>> start Data in this exercise

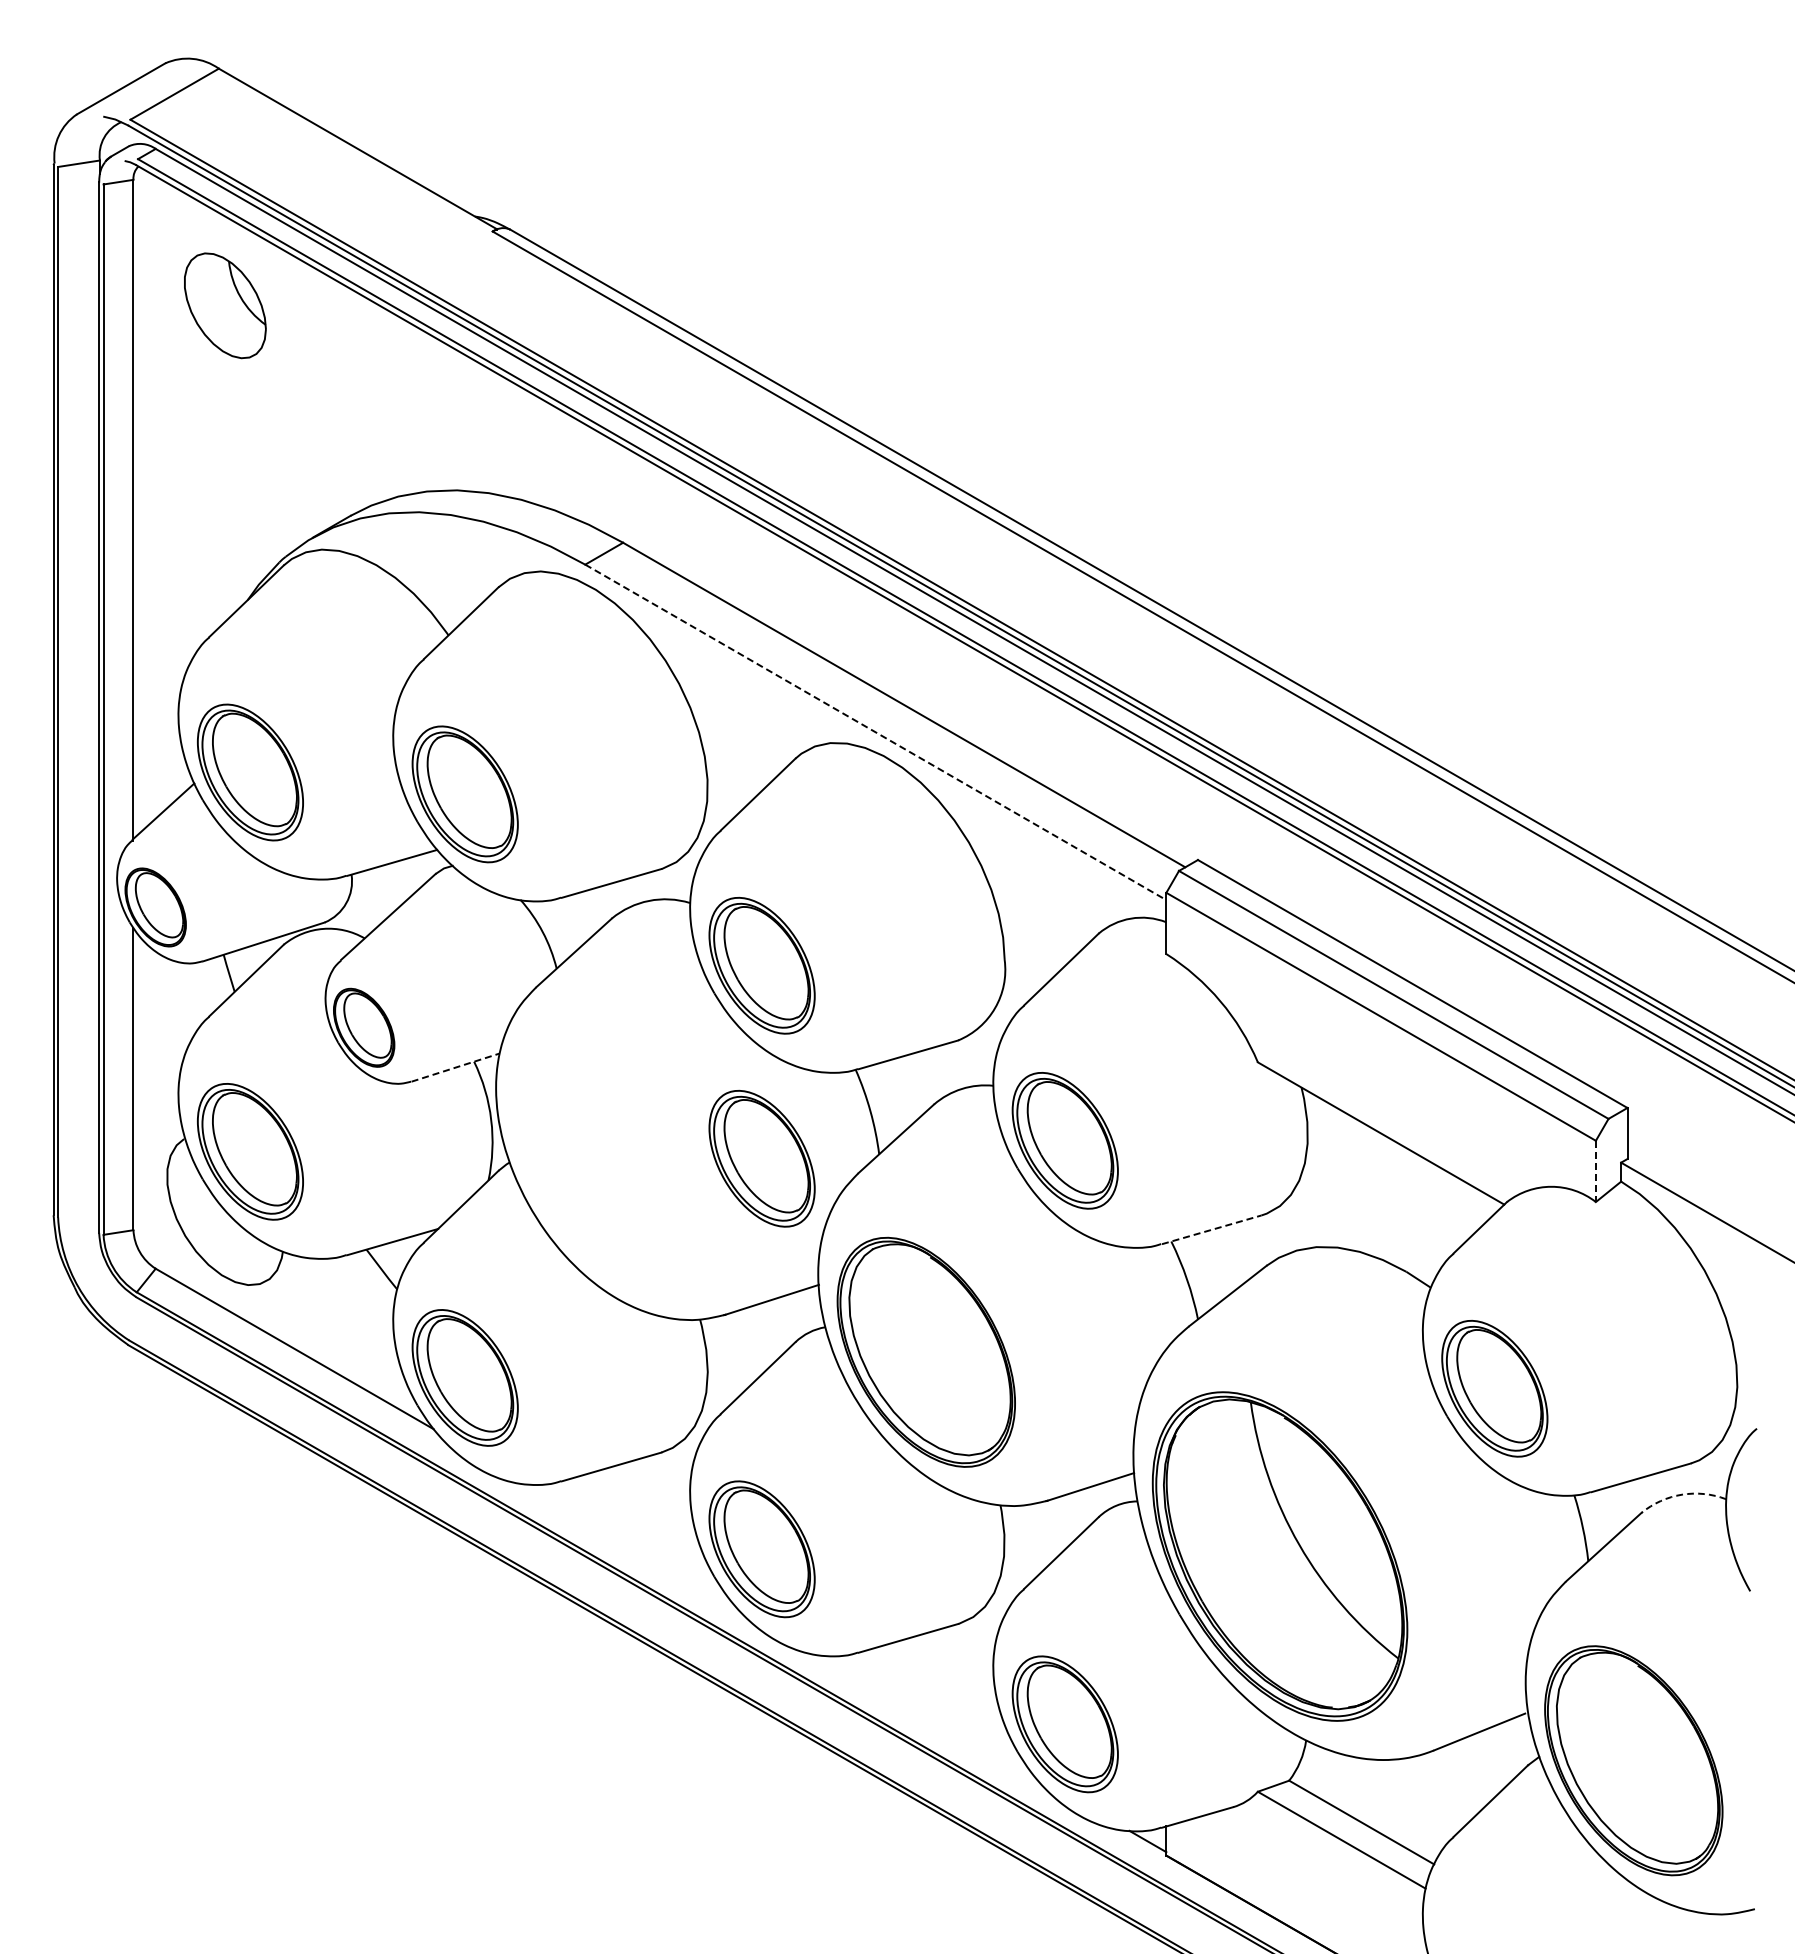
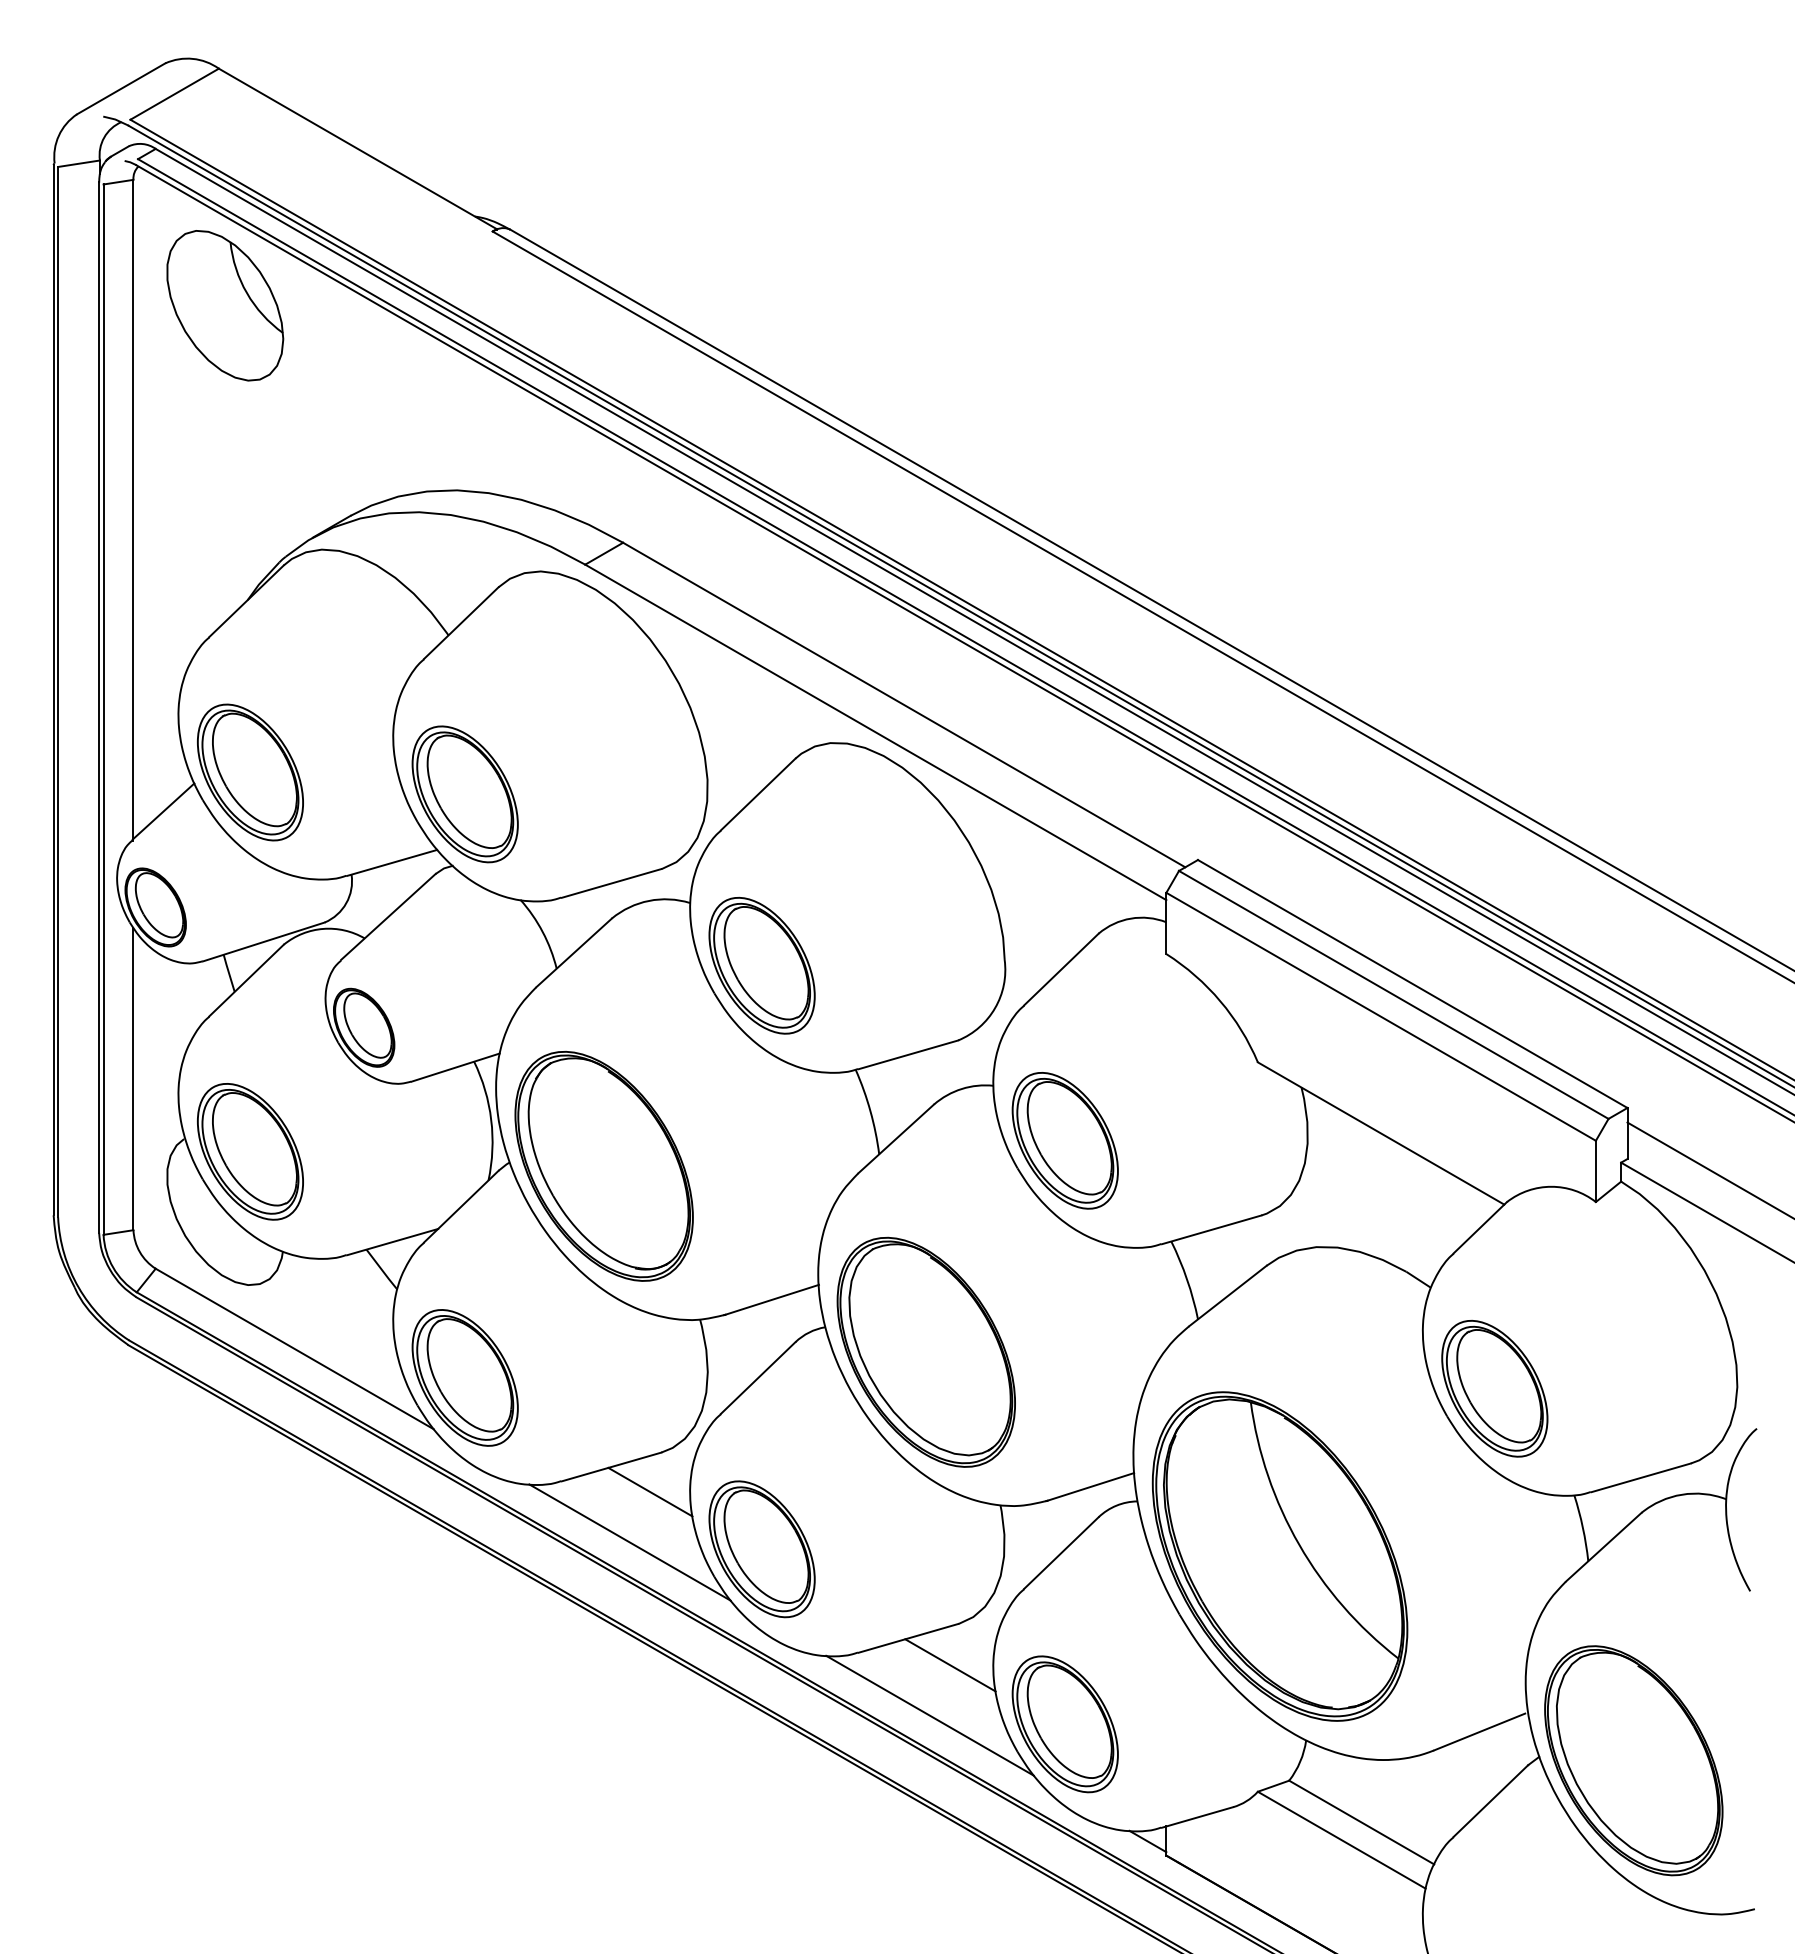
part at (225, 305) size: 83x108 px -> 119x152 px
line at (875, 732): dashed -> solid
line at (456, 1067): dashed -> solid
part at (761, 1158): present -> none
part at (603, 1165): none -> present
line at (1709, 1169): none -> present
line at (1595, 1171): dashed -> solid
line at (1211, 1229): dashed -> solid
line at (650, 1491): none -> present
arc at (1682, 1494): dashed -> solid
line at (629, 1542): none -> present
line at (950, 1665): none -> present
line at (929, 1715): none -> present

>> end Data in this exercise

- _Your goal_
Reproduce every one of the lines above character for character, and leave the pictures out of your copy.

- _Correct answer_
part at (225, 305) size: 83x108 px -> 119x152 px
line at (875, 732): dashed -> solid
line at (456, 1067): dashed -> solid
part at (761, 1158): present -> none
part at (603, 1165): none -> present
line at (1709, 1169): none -> present
line at (1595, 1171): dashed -> solid
line at (1211, 1229): dashed -> solid
line at (650, 1491): none -> present
arc at (1682, 1494): dashed -> solid
line at (629, 1542): none -> present
line at (950, 1665): none -> present
line at (929, 1715): none -> present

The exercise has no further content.